Option #1 is to use in-line views (to be fair, that's my favorite approach, because it makes code way more readable):
select *
from (select *
from hr.employees
where department_id = 100)
start with job_id like '%MGR%'
connect by prior employee_id = manager_id
-------------------------------------------------------------------------------------
| Id | Operation | Name | Rows | Bytes |
-------------------------------------------------------------------------------------
| 0 | SELECT STATEMENT | | 2 | 266 |
|* 1 | CONNECT BY NO FILTERING WITH START-WITH| | | |
| 2 | TABLE ACCESS BY INDEX ROWID BATCHED | EMPLOYEES | 6 | 414 |
|* 3 | INDEX RANGE SCAN | EMP_DEPARTMENT_IX | 6 | |
-------------------------------------------------------------------------------------
Predicate Information (identified by operation id):
---------------------------------------------------
1 - access("EMPLOYEES"."MANAGER_ID"=PRIOR "EMPLOYEES"."EMPLOYEE_ID")
filter("EMPLOYEES"."JOB_ID" LIKE '%MGR%')

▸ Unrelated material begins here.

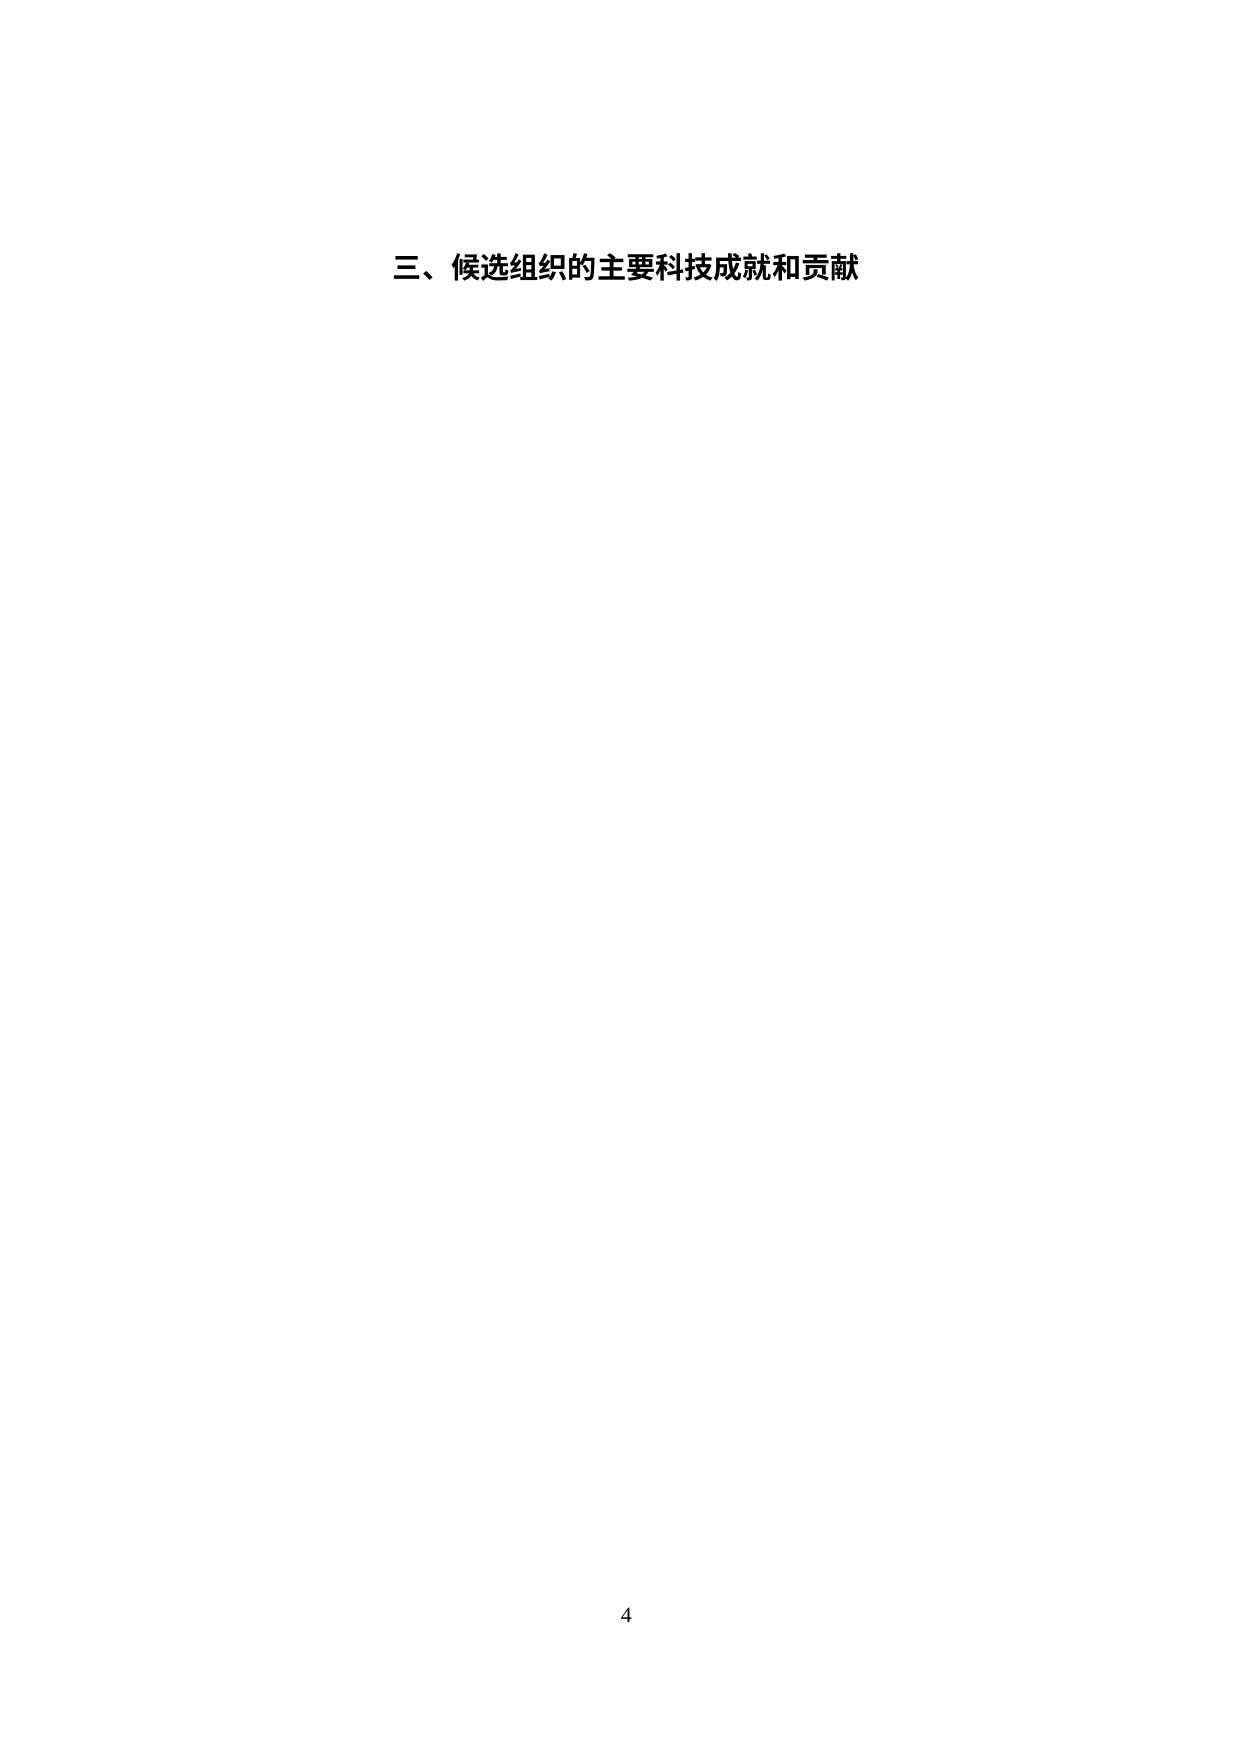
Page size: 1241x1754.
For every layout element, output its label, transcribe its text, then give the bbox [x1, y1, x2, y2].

list 候选组织的主要科技成就和贡献 [165, 233, 1087, 298]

3 - access("DEPARTMENT_ID"=100)
As you can see here, explicitly filtering the department #100 in the in-line view immediately dropped number of processed rows and bytes - exactly as needed.

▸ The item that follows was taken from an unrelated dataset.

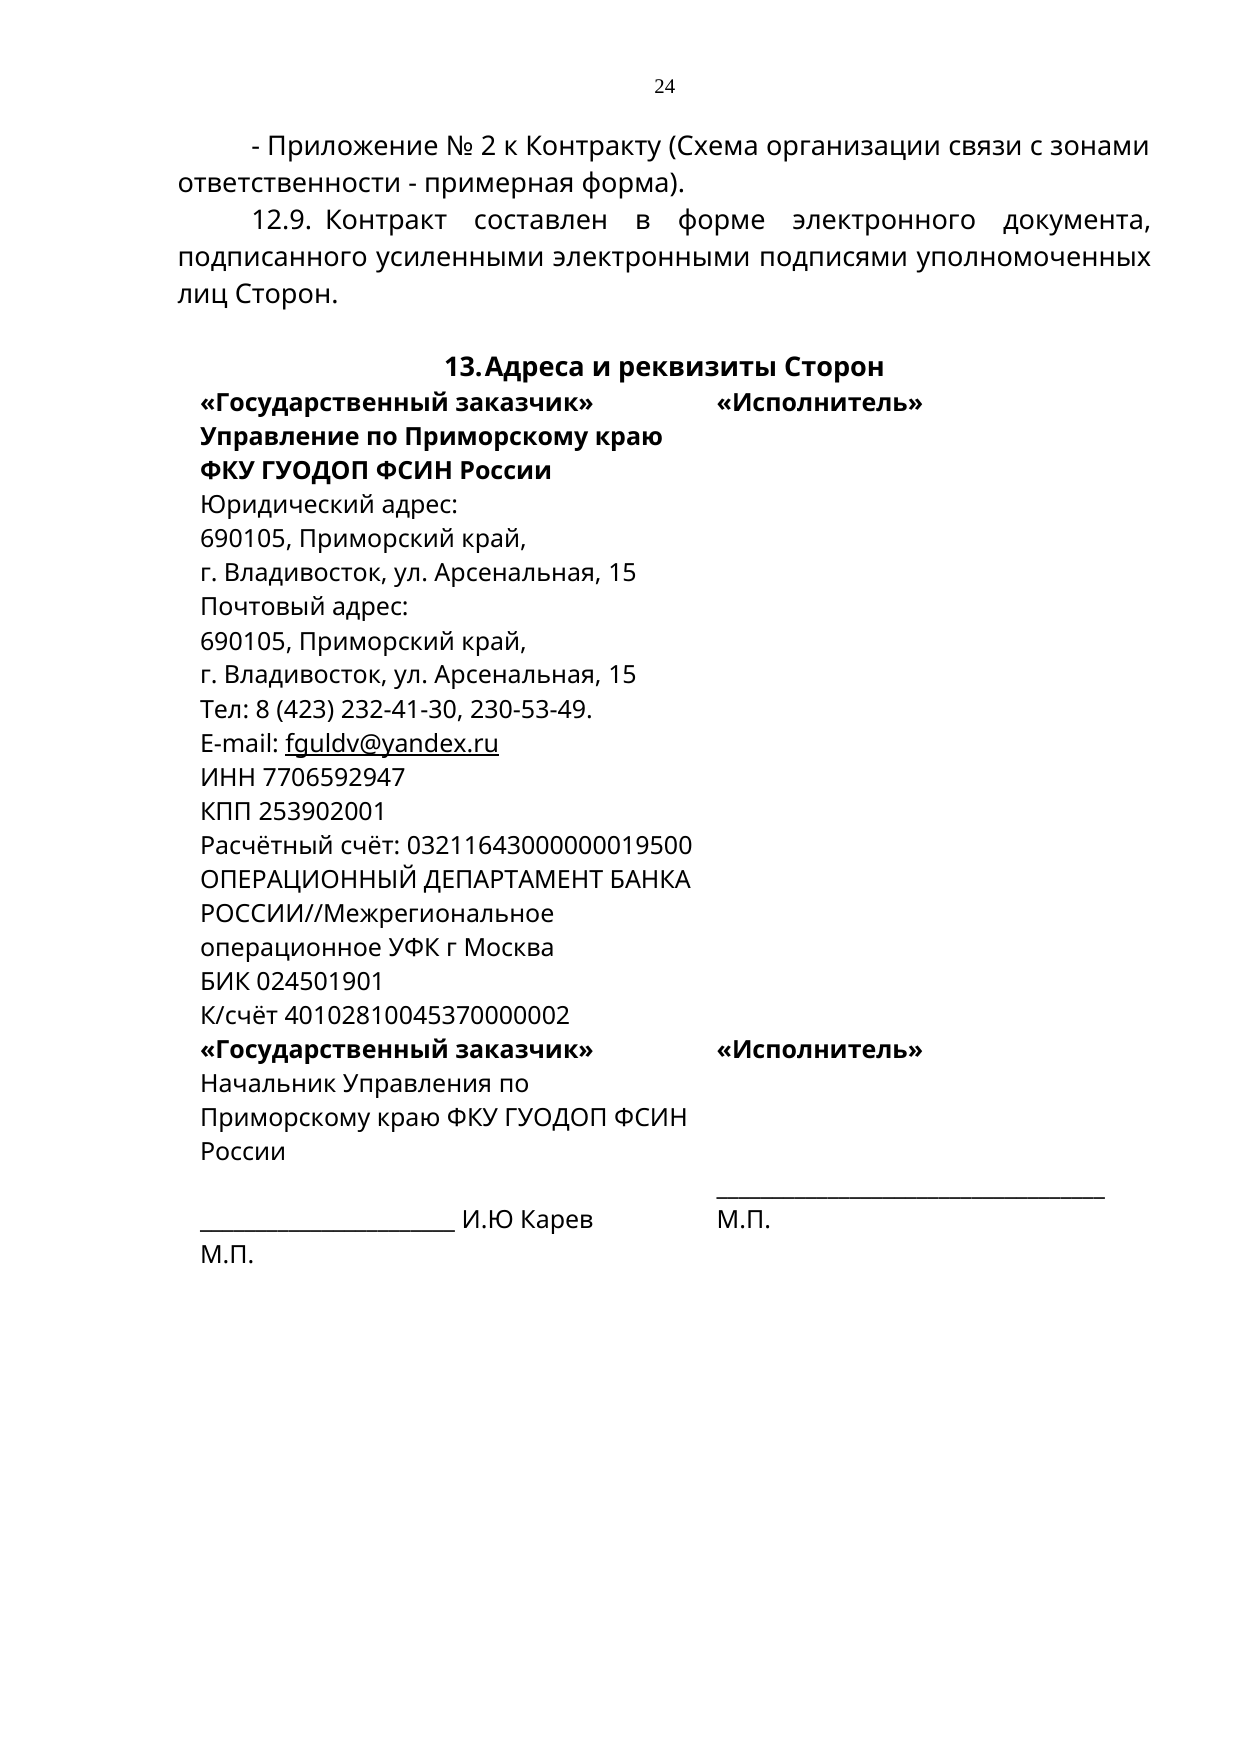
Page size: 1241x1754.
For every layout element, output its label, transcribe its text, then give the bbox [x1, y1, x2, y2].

Option #2 is to tell Oracle to start only from rows that belong to the department #100:
select *
from hr.employees
start with job_id like '%MGR%' and department_id = 100
connect by prior employee_id = manager_id
-----------------------------------------------------------------------------------
| Id | Operation | Name | Rows | Bytes |
-----------------------------------------------------------------------------------
| 0 | SELECT STATEMENT | | 7 | 931 |
|* 1 | CONNECT BY WITH FILTERING | | | |
|* 2 | TABLE ACCESS BY INDEX ROWID BATCHED | EMPLOYEES | 1 | 69 |
|* 3 | INDEX RANGE SCAN | EMP_DEPARTMENT_IX | 6 | |
| 4 | NESTED LOOPS | | 6 | 492 |
| 5 | CONNECT BY PUMP | | | |
| 6 | TABLE ACCESS BY INDEX ROWID BATCHED| EMPLOYEES | 6 | 414 |
|* 7 | INDEX RANGE SCAN | EMP_MANAGER_IX | 6 | |
-----------------------------------------------------------------------------------
Predicate Information (identified by operation id):
---------------------------------------------------
1 - access("EMPLOYEES"."MANAGER_ID"=PRIOR "EMPLOYEES"."EMPLOYEE_ID")
2 - filter("JOB_ID" LIKE '%MGR%')
3 - access("DEPARTMENT_ID"=100)
7 - access("connect$_by$_pump$_002"."prior employee_id "="MANAGER_ID")
It has slightly higher cost an somewhat more complex execution plan - but that way you still have better performance than FTS alternative.
Summary: please, beware - solutions that work may not scale if you don't understand what is going under the hood! Read those manuals, please!